▶ [TESTO FORNITO]:
------------

Una buona notizia per chi continua a guardare al cielo come indicatore del nostro futuro. Il Copernicus Atmosphere Monitoring Service (Cams) ha confermato che il buco dell’ozono antartico del 2025 si è chiuso il 1° dicembre, con qualche giorno d’anticipo rispetto alle medie degli ultimi anni. Non succedeva dal 2019 e non è un dettaglio: secondo gli esperti il buco è stato anche il più piccolo degli ultimi cinque anni, il secondo consecutivo con dimensioni più contenute rispetto all’ondata di record negativi che ha caratterizzato il periodo 2020-2023.
The 2025 Antarctic #OzoneHole closed today, 1 Dec. – the earliest since 2019 and the smallest & shortest-lived in 5 years. Do you know how #CopernicusAtmosphere tracks ozone hole development? Or how global efforts are making a difference?

------------

▶ [CONSEGNA]:
Secondo il testo sul buco dell'ozono, in quale giorno si è chiuso il buco dell'ozono antartico del 2025?

Voci di dati raccolte:
------------

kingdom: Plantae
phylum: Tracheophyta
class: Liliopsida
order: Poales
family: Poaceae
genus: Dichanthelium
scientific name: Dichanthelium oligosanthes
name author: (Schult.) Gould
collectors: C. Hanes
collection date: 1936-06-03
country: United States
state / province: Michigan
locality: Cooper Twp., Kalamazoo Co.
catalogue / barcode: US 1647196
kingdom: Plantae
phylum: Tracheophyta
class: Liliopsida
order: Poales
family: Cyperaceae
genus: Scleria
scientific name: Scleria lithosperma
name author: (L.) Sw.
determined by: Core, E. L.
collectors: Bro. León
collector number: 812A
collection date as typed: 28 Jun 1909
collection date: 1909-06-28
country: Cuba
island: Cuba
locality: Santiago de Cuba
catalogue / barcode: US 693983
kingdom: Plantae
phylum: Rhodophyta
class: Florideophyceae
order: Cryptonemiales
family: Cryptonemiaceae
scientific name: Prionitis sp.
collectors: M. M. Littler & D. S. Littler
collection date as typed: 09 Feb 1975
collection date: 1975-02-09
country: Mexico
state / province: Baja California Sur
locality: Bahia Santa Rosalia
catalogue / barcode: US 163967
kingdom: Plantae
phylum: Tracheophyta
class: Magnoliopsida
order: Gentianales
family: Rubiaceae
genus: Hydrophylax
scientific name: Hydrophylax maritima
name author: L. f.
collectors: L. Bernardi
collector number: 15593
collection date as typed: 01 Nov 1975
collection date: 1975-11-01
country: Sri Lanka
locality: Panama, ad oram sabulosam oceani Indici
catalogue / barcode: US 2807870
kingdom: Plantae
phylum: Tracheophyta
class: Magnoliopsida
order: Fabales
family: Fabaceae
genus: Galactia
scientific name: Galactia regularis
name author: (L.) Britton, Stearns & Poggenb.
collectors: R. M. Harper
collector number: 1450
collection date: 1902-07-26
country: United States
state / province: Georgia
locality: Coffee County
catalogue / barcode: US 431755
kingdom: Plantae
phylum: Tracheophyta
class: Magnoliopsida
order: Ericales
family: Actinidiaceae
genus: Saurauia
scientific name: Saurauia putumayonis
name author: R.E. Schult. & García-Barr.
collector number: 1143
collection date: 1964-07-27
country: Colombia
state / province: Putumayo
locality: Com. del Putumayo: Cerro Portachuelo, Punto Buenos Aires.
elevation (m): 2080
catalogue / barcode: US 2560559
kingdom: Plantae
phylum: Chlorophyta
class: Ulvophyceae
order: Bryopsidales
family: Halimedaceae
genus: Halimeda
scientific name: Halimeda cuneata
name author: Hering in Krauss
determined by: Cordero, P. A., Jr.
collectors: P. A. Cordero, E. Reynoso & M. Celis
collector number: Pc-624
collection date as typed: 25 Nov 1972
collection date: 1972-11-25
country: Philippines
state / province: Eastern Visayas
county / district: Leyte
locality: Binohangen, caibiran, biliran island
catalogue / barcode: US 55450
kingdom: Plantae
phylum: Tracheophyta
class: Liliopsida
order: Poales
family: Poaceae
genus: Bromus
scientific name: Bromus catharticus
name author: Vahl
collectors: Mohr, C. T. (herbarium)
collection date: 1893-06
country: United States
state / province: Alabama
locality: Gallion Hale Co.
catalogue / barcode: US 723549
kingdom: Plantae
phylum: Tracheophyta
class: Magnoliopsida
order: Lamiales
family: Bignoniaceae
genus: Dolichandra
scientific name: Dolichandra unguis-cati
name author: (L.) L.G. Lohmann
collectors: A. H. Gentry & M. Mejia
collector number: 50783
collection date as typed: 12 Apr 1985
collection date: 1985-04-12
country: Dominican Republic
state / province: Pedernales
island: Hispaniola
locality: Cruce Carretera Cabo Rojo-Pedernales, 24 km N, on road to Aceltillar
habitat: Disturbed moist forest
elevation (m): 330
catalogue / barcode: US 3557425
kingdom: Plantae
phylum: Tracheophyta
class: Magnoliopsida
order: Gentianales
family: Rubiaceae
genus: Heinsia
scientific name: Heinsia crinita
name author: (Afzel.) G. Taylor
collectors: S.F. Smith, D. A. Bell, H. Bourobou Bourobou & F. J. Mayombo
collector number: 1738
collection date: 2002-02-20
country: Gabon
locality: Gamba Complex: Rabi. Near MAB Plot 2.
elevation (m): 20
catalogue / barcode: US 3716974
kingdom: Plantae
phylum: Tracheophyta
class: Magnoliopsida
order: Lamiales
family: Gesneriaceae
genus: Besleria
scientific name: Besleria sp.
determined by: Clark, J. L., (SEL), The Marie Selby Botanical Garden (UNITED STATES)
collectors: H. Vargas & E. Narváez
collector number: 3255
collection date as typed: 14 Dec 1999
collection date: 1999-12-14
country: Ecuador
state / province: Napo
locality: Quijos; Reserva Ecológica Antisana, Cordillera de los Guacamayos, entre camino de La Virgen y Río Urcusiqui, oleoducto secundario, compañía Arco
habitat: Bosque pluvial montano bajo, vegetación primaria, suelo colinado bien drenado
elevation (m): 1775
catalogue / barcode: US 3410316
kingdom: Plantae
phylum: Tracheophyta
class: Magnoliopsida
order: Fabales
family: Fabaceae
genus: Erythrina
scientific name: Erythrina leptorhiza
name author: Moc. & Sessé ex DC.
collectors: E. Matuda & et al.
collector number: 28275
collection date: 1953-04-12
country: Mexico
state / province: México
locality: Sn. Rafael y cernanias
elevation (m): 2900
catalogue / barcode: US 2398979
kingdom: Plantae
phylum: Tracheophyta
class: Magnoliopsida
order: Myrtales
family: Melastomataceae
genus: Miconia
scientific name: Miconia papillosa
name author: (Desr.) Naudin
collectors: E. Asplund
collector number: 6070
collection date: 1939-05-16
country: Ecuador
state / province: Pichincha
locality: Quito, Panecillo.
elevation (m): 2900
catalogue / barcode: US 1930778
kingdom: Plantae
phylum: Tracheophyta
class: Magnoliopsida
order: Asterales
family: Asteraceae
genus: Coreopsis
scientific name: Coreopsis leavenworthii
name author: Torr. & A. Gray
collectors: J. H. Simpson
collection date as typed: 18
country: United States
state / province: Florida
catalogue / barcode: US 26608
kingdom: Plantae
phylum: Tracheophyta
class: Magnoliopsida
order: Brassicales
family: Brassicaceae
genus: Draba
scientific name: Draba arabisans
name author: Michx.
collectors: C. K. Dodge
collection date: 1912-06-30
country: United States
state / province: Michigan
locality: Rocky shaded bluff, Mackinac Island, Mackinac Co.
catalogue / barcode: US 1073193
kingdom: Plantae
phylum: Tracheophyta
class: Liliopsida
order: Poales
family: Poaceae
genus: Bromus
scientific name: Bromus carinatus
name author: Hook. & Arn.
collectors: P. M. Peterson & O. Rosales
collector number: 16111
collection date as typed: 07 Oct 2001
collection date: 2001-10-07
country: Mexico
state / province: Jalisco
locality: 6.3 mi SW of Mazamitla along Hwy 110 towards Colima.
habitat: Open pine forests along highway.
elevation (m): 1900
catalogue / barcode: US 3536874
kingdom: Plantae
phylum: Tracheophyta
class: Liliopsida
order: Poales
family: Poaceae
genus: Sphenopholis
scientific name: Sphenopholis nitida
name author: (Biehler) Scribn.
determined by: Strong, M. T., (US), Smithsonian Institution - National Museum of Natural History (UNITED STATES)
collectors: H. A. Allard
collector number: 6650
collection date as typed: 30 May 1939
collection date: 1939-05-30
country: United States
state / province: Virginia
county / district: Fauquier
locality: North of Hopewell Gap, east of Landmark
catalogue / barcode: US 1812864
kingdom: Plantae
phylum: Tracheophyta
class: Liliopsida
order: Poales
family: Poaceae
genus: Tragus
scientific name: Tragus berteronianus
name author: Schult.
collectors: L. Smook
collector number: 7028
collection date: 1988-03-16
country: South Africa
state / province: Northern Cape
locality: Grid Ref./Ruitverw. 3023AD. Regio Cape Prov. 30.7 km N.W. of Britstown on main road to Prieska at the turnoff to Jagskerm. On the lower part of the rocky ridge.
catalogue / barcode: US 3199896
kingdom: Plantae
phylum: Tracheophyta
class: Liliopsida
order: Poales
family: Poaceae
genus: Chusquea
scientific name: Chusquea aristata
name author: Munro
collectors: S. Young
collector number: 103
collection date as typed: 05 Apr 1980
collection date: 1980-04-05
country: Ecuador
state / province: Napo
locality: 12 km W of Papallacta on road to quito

------------

▶ [LA SUA RISPOSTA]:
Il 1° dicembre.